Pictures paired with source code:

..............................

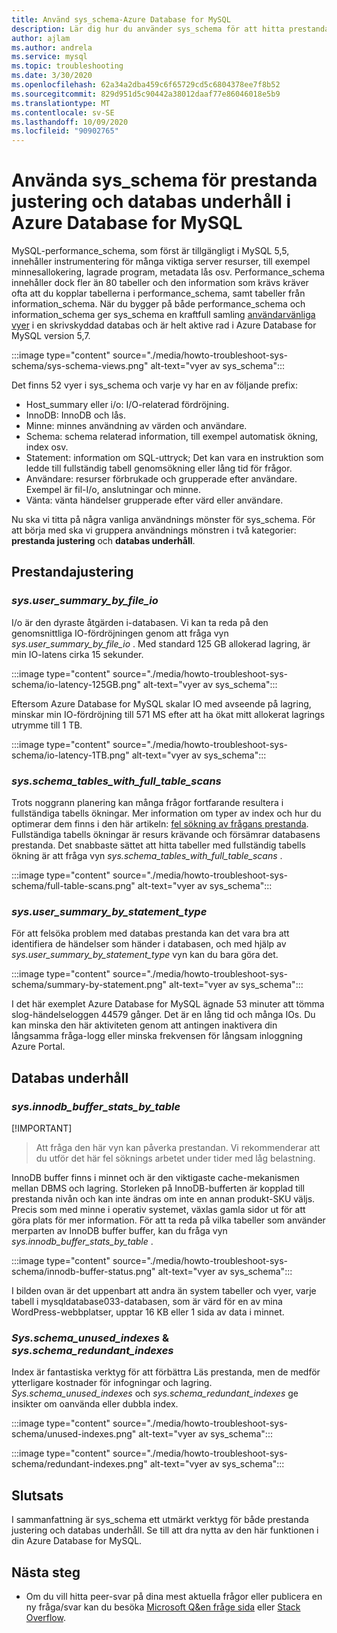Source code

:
 ```yaml
---
title: Använd sys_schema-Azure Database for MySQL
description: Lär dig hur du använder sys_schema för att hitta prestanda problem och underhålla databasen i Azure Database for MySQL.
author: ajlam
ms.author: andrela
ms.service: mysql
ms.topic: troubleshooting
ms.date: 3/30/2020
ms.openlocfilehash: 62a34a2dba459c6f65729cd5c6804378ee7f8b52
ms.sourcegitcommit: 829d951d5c90442a38012daaf77e86046018e5b9
ms.translationtype: MT
ms.contentlocale: sv-SE
ms.lasthandoff: 10/09/2020
ms.locfileid: "90902765"
---
```

# <a name="how-to-use-sys_schema-for-performance-tuning-and-database-maintenance-in-azure-database-for-mysql"></a>Använda sys_schema för prestanda justering och databas underhåll i Azure Database for MySQL

MySQL-performance_schema, som först är tillgängligt i MySQL 5,5, innehåller instrumentering för många viktiga server resurser, till exempel minnesallokering, lagrade program, metadata lås osv. Performance_schema innehåller dock fler än 80 tabeller och den information som krävs kräver ofta att du kopplar tabellerna i performance_schema, samt tabeller från information_schema. När du bygger på både performance_schema och information_schema ger sys_schema en kraftfull samling [användarvänliga vyer](https://dev.mysql.com/doc/refman/5.7/en/sys-schema-views.html) i en skrivskyddad databas och är helt aktive rad i Azure Database for MySQL version 5,7.

:::image type="content" source="./media/howto-troubleshoot-sys-schema/sys-schema-views.png" alt-text="vyer av sys_schema":::

Det finns 52 vyer i sys_schema och varje vy har en av följande prefix:

- Host_summary eller i/o: I/O-relaterad fördröjning.
- InnoDB: InnoDB och lås.
- Minne: minnes användning av värden och användare.
- Schema: schema relaterad information, till exempel automatisk ökning, index osv.
- Statement: information om SQL-uttryck; Det kan vara en instruktion som ledde till fullständig tabell genomsökning eller lång tid för frågor.
- Användare: resurser förbrukade och grupperade efter användare. Exempel är fil-I/o, anslutningar och minne.
- Vänta: vänta händelser grupperade efter värd eller användare.

Nu ska vi titta på några vanliga användnings mönster för sys_schema. För att börja med ska vi gruppera användnings mönstren i två kategorier: **prestanda justering** och **databas underhåll**.

## <a name="performance-tuning"></a>Prestandajustering

### <a name="sysuser_summary_by_file_io"></a>*sys.user_summary_by_file_io*

I/o är den dyraste åtgärden i-databasen. Vi kan ta reda på den genomsnittliga IO-fördröjningen genom att fråga vyn *sys.user_summary_by_file_io* . Med standard 125 GB allokerad lagring, är min IO-latens cirka 15 sekunder.

:::image type="content" source="./media/howto-troubleshoot-sys-schema/io-latency-125GB.png" alt-text="vyer av sys_schema":::

Eftersom Azure Database for MySQL skalar IO med avseende på lagring, minskar min IO-fördröjning till 571 MS efter att ha ökat mitt allokerat lagrings utrymme till 1 TB.

:::image type="content" source="./media/howto-troubleshoot-sys-schema/io-latency-1TB.png" alt-text="vyer av sys_schema":::

### <a name="sysschema_tables_with_full_table_scans"></a>*sys.schema_tables_with_full_table_scans*

Trots noggrann planering kan många frågor fortfarande resultera i fullständiga tabells ökningar. Mer information om typer av index och hur du optimerar dem finns i den här artikeln: [fel sökning av frågans prestanda](./howto-troubleshoot-query-performance.md). Fullständiga tabells ökningar är resurs krävande och försämrar databasens prestanda. Det snabbaste sättet att hitta tabeller med fullständig tabells ökning är att fråga vyn *sys.schema_tables_with_full_table_scans* .

:::image type="content" source="./media/howto-troubleshoot-sys-schema/full-table-scans.png" alt-text="vyer av sys_schema":::

### <a name="sysuser_summary_by_statement_type"></a>*sys.user_summary_by_statement_type*

För att felsöka problem med databas prestanda kan det vara bra att identifiera de händelser som händer i databasen, och med hjälp av *sys.user_summary_by_statement_type* vyn kan du bara göra det.

:::image type="content" source="./media/howto-troubleshoot-sys-schema/summary-by-statement.png" alt-text="vyer av sys_schema":::

I det här exemplet Azure Database for MySQL ägnade 53 minuter att tömma slog-händelseloggen 44579 gånger. Det är en lång tid och många IOs. Du kan minska den här aktiviteten genom att antingen inaktivera din långsamma fråga-logg eller minska frekvensen för långsam inloggning Azure Portal.

## <a name="database-maintenance"></a>Databas underhåll

### <a name="sysinnodb_buffer_stats_by_table"></a>*sys.innodb_buffer_stats_by_table*

[!IMPORTANT]
> Att fråga den här vyn kan påverka prestandan. Vi rekommenderar att du utför det här fel söknings arbetet under tider med låg belastning.

InnoDB buffer finns i minnet och är den viktigaste cache-mekanismen mellan DBMS och lagring. Storleken på InnoDB-bufferten är kopplad till prestanda nivån och kan inte ändras om inte en annan produkt-SKU väljs. Precis som med minne i operativ systemet, växlas gamla sidor ut för att göra plats för mer information. För att ta reda på vilka tabeller som använder merparten av InnoDB buffer buffer, kan du fråga vyn *sys.innodb_buffer_stats_by_table* .

:::image type="content" source="./media/howto-troubleshoot-sys-schema/innodb-buffer-status.png" alt-text="vyer av sys_schema":::

I bilden ovan är det uppenbart att andra än system tabeller och vyer, varje tabell i mysqldatabase033-databasen, som är värd för en av mina WordPress-webbplatser, upptar 16 KB eller 1 sida av data i minnet.

### <a name="sysschema_unused_indexes--sysschema_redundant_indexes"></a>*Sys.schema_unused_indexes* & *sys.schema_redundant_indexes*

Index är fantastiska verktyg för att förbättra Läs prestanda, men de medför ytterligare kostnader för infogningar och lagring. *Sys.schema_unused_indexes* och *sys.schema_redundant_indexes* ge insikter om oanvända eller dubbla index.

:::image type="content" source="./media/howto-troubleshoot-sys-schema/unused-indexes.png" alt-text="vyer av sys_schema":::

:::image type="content" source="./media/howto-troubleshoot-sys-schema/redundant-indexes.png" alt-text="vyer av sys_schema":::

## <a name="conclusion"></a>Slutsats

I sammanfattning är sys_schema ett utmärkt verktyg för både prestanda justering och databas underhåll. Se till att dra nytta av den här funktionen i din Azure Database for MySQL. 

## <a name="next-steps"></a>Nästa steg
- Om du vill hitta peer-svar på dina mest aktuella frågor eller publicera en ny fråga/svar kan du besöka [Microsoft Q&en fråge sida](https://docs.microsoft.com/answers/topics/azure-database-mysql.html) eller [Stack Overflow](https://stackoverflow.com/questions/tagged/azure-database-mysql).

..............................

[Task statement] Please repeat the records above exactly, omitting any pictures they contain.

[Task answer]
Source code

:
 ```yaml
---
title: Använd sys_schema-Azure Database for MySQL
description: Lär dig hur du använder sys_schema för att hitta prestanda problem och underhålla databasen i Azure Database for MySQL.
author: ajlam
ms.author: andrela
ms.service: mysql
ms.topic: troubleshooting
ms.date: 3/30/2020
ms.openlocfilehash: 62a34a2dba459c6f65729cd5c6804378ee7f8b52
ms.sourcegitcommit: 829d951d5c90442a38012daaf77e86046018e5b9
ms.translationtype: MT
ms.contentlocale: sv-SE
ms.lasthandoff: 10/09/2020
ms.locfileid: "90902765"
---
```

# <a name="how-to-use-sys_schema-for-performance-tuning-and-database-maintenance-in-azure-database-for-mysql"></a>Använda sys_schema för prestanda justering och databas underhåll i Azure Database for MySQL

MySQL-performance_schema, som först är tillgängligt i MySQL 5,5, innehåller instrumentering för många viktiga server resurser, till exempel minnesallokering, lagrade program, metadata lås osv. Performance_schema innehåller dock fler än 80 tabeller och den information som krävs kräver ofta att du kopplar tabellerna i performance_schema, samt tabeller från information_schema. När du bygger på både performance_schema och information_schema ger sys_schema en kraftfull samling [användarvänliga vyer](https://dev.mysql.com/doc/refman/5.7/en/sys-schema-views.html) i en skrivskyddad databas och är helt aktive rad i Azure Database for MySQL version 5,7.

:::image type="content" source="./media/howto-troubleshoot-sys-schema/sys-schema-views.png" alt-text="vyer av sys_schema":::

Det finns 52 vyer i sys_schema och varje vy har en av följande prefix:

- Host_summary eller i/o: I/O-relaterad fördröjning.
- InnoDB: InnoDB och lås.
- Minne: minnes användning av värden och användare.
- Schema: schema relaterad information, till exempel automatisk ökning, index osv.
- Statement: information om SQL-uttryck; Det kan vara en instruktion som ledde till fullständig tabell genomsökning eller lång tid för frågor.
- Användare: resurser förbrukade och grupperade efter användare. Exempel är fil-I/o, anslutningar och minne.
- Vänta: vänta händelser grupperade efter värd eller användare.

Nu ska vi titta på några vanliga användnings mönster för sys_schema. För att börja med ska vi gruppera användnings mönstren i två kategorier: **prestanda justering** och **databas underhåll**.

## <a name="performance-tuning"></a>Prestandajustering

### <a name="sysuser_summary_by_file_io"></a>*sys.user_summary_by_file_io*

I/o är den dyraste åtgärden i-databasen. Vi kan ta reda på den genomsnittliga IO-fördröjningen genom att fråga vyn *sys.user_summary_by_file_io* . Med standard 125 GB allokerad lagring, är min IO-latens cirka 15 sekunder.

:::image type="content" source="./media/howto-troubleshoot-sys-schema/io-latency-125GB.png" alt-text="vyer av sys_schema":::

Eftersom Azure Database for MySQL skalar IO med avseende på lagring, minskar min IO-fördröjning till 571 MS efter att ha ökat mitt allokerat lagrings utrymme till 1 TB.

:::image type="content" source="./media/howto-troubleshoot-sys-schema/io-latency-1TB.png" alt-text="vyer av sys_schema":::

### <a name="sysschema_tables_with_full_table_scans"></a>*sys.schema_tables_with_full_table_scans*

Trots noggrann planering kan många frågor fortfarande resultera i fullständiga tabells ökningar. Mer information om typer av index och hur du optimerar dem finns i den här artikeln: [fel sökning av frågans prestanda](./howto-troubleshoot-query-performance.md). Fullständiga tabells ökningar är resurs krävande och försämrar databasens prestanda. Det snabbaste sättet att hitta tabeller med fullständig tabells ökning är att fråga vyn *sys.schema_tables_with_full_table_scans* .

:::image type="content" source="./media/howto-troubleshoot-sys-schema/full-table-scans.png" alt-text="vyer av sys_schema":::

### <a name="sysuser_summary_by_statement_type"></a>*sys.user_summary_by_statement_type*

För att felsöka problem med databas prestanda kan det vara bra att identifiera de händelser som händer i databasen, och med hjälp av *sys.user_summary_by_statement_type* vyn kan du bara göra det.

:::image type="content" source="./media/howto-troubleshoot-sys-schema/summary-by-statement.png" alt-text="vyer av sys_schema":::

I det här exemplet Azure Database for MySQL ägnade 53 minuter att tömma slog-händelseloggen 44579 gånger. Det är en lång tid och många IOs. Du kan minska den här aktiviteten genom att antingen inaktivera din långsamma fråga-logg eller minska frekvensen för långsam inloggning Azure Portal.

## <a name="database-maintenance"></a>Databas underhåll

### <a name="sysinnodb_buffer_stats_by_table"></a>*sys.innodb_buffer_stats_by_table*

[!IMPORTANT]
> Att fråga den här vyn kan påverka prestandan. Vi rekommenderar att du utför det här fel söknings arbetet under tider med låg belastning.

InnoDB buffer finns i minnet och är den viktigaste cache-mekanismen mellan DBMS och lagring. Storleken på InnoDB-bufferten är kopplad till prestanda nivån och kan inte ändras om inte en annan produkt-SKU väljs. Precis som med minne i operativ systemet, växlas gamla sidor ut för att göra plats för mer information. För att ta reda på vilka tabeller som använder merparten av InnoDB buffer buffer, kan du fråga vyn *sys.innodb_buffer_stats_by_table* .

:::image type="content" source="./media/howto-troubleshoot-sys-schema/innodb-buffer-status.png" alt-text="vyer av sys_schema":::

I bilden ovan är det uppenbart att andra än system tabeller och vyer, varje tabell i mysqldatabase033-databasen, som är värd för en av mina WordPress-webbplatser, upptar 16 KB eller 1 sida av data i minnet.

### <a name="sysschema_unused_indexes--sysschema_redundant_indexes"></a>*Sys.schema_unused_indexes* & *sys.schema_redundant_indexes*

Index är fantastiska verktyg för att förbättra Läs prestanda, men de medför ytterligare kostnader för infogningar och lagring. *Sys.schema_unused_indexes* och *sys.schema_redundant_indexes* ge insikter om oanvända eller dubbla index.

:::image type="content" source="./media/howto-troubleshoot-sys-schema/unused-indexes.png" alt-text="vyer av sys_schema":::

:::image type="content" source="./media/howto-troubleshoot-sys-schema/redundant-indexes.png" alt-text="vyer av sys_schema":::

## <a name="conclusion"></a>Slutsats

I sammanfattning är sys_schema ett utmärkt verktyg för både prestanda justering och databas underhåll. Se till att dra nytta av den här funktionen i din Azure Database for MySQL. 

## <a name="next-steps"></a>Nästa steg
- Om du vill hitta peer-svar på dina mest aktuella frågor eller publicera en ny fråga/svar kan du besöka [Microsoft Q&en fråge sida](https://docs.microsoft.com/answers/topics/azure-database-mysql.html) eller [Stack Overflow](https://stackoverflow.com/questions/tagged/azure-database-mysql).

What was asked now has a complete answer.